Neyin karşılığıdır bu peşkeşten yana duruş?. Oysa kesilen ağaç sayısının 200 bine dayandığının gözlemciler tarafından anlatılmasına bile gerek yok. Kelleştiririş alanın büyüklüğü ihanetin boyutunu da göstermekte zaten.
Dikkat buyurun: Yapılacak yatırım 100 milyon(muş).. (Şirket yetkilisi bu yatırımı “mütevazi yatırım” olarak övünçle anlatmakta…) Elde edilecek altın 3 milyon ons(muş)… 4 milyar $’lık bir karşılıkmış bu.
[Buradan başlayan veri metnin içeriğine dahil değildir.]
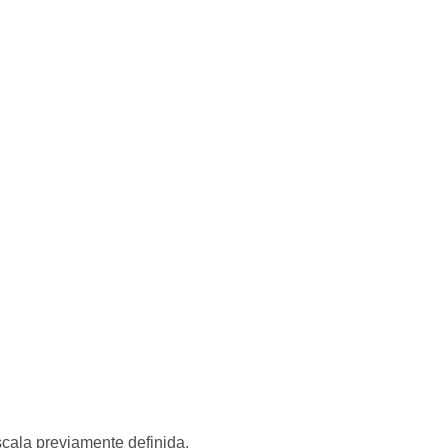
cala previamente definida.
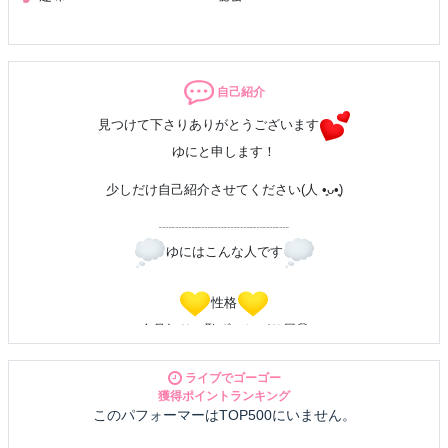
自己紹介
見つけて下さりありがとうございます
ゆにと申します！
少しだけ自己紹介させてください(人 •͈ᴗ•͈)
┈┈┈┈┈┈┈┈┈┈
ゆにはこんな人です
性格
人見知りで恥ずかしがり屋🫣
（人見知り克服したくて始めました
）
ライブでゴーゴー
話すより聞く方が好き
獲得ポイントランキング
このパフォーマーはTOP500にいません。
好き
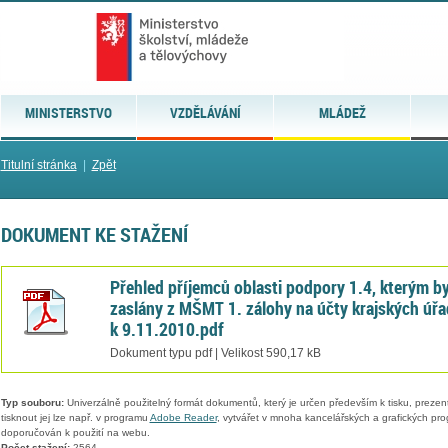
MINISTERSTVO
VZDĚLÁVÁNÍ
MLÁDEŽ
Titulní stránka
|
Zpět
DOKUMENT KE STAŽENÍ
Přehled příjemců oblasti podpory 1.4, kterým by
zaslány z MŠMT 1. zálohy na účty krajských úř
k 9.11.2010.pdf
Dokument typu pdf | Velikost 590,17 kB
Typ souboru:
Univerzálně použitelný formát dokumentů, který je určen především k tisku, prezen
tisknout jej lze např. v programu
Adobe Reader
, vytvářet v mnoha kancelářských a grafických pr
doporučován k použití na webu.
Počet stažení:
2564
Yani 100 Milyonluk yatırımın karşılığı tam 40 kat. Başka bir deyişle %4000 getirisi olan bir yatırım… Dünyada var mı örneği?
*
Eyy İzan sahibi… Hangi yatırımda var % 4.000 kazanç? Bu soygun değilse nedir? Bu soyguna çanak tutmak ihanet değilse nedir?
*
Bize kalan pay %2’den, işletim süresince sadece 80 milyon $. Ülkemizdeki Suriyelilere harcadığımız paranın 500’de biri kadar(cık) yani.
Sadece kestikleri ağaç başına düşen TL’ye razı olmayı bile birileri çıksın açıklasın…
Geriye bırakacakları binlerce yıllık yeşilliklerden arındırılmış kel dağlar, yer altı sularını zehirlemiş, bölge ve ülke insanının geleceğini karartmış bir sonuç da 15 yıl sonrasının cabası!… Binlerce yılda bile kendisi tamir edemeyecek bir artık bırakmanın ihanet dışında bir açıklaması var mı?
Sokakta bulmuşçasına, kendi ülkesine hoyratça davranabilen izansızlığın bedeli ödetilmeyecek mi? Ama kimlere…? Ama nasıl…?
Adamlar açıkça ilan etmekteler: “Dolar kurunun yükselmesiyle maliyetlerimiz de düşecek”
*
Ey damat!… Hani doların yükselmesini bekleyenler avuçlarını yalayacaklardı?… Gördün mü kimler ellerini ovuşturuyor dolar yükselsin de maliyetler düşün diye?
*
Bu sözler, bu ülkede avuç yalayanlarla kıç yalayanların ortaklığının açık tescili değilse nedir?
*
Bir avuç çevreci yurtsever vatandaş, çevre örgütleri, sanatçılar ve CHP’li belediyeler, şimdi Kazdağlarında bir taraftan “Su ve vicdan” nöbeti tutarken, ihanet ehli ortaklar da altlarında dozer- grayder, “Kaz dağları” eylemi eylemine fütursuzca devam etmekteler.
Hani ülkenin her taşı, Kazdağları, Salda, Ahlat, AOÇ, Okluk… 82 milyonundu!?..
“Kazdağları hepimizin” kampanyası da bu nedenle başlatıldı.
Uzmanlar; “ağaç katliamının yanı sıra altın madeni siyanürle çıkarılacağı için hem bölgedeki doğal yaşamın hem de bölge halkının sağlığının tehdit altında olduğunu” yana yakıla anlatmaya çalışmaktalar. Ama kime!?..
Bir avuç yurtsever çevrecinin çabası ne oranda sonuç verebilir, bunca işbirlikçi “ortak” devreye girmişken.
Üstelik yörenin kadısı anamız saydığımız vatanımızın üstüne çöreklenmişken…
Vız geliyor çabalar.
*
“Atı alan Üsküdar’ı geçti!” söylemini düstur edinmiş kesimin taşlaşmış yüreğine uzanamıyor feryatlar.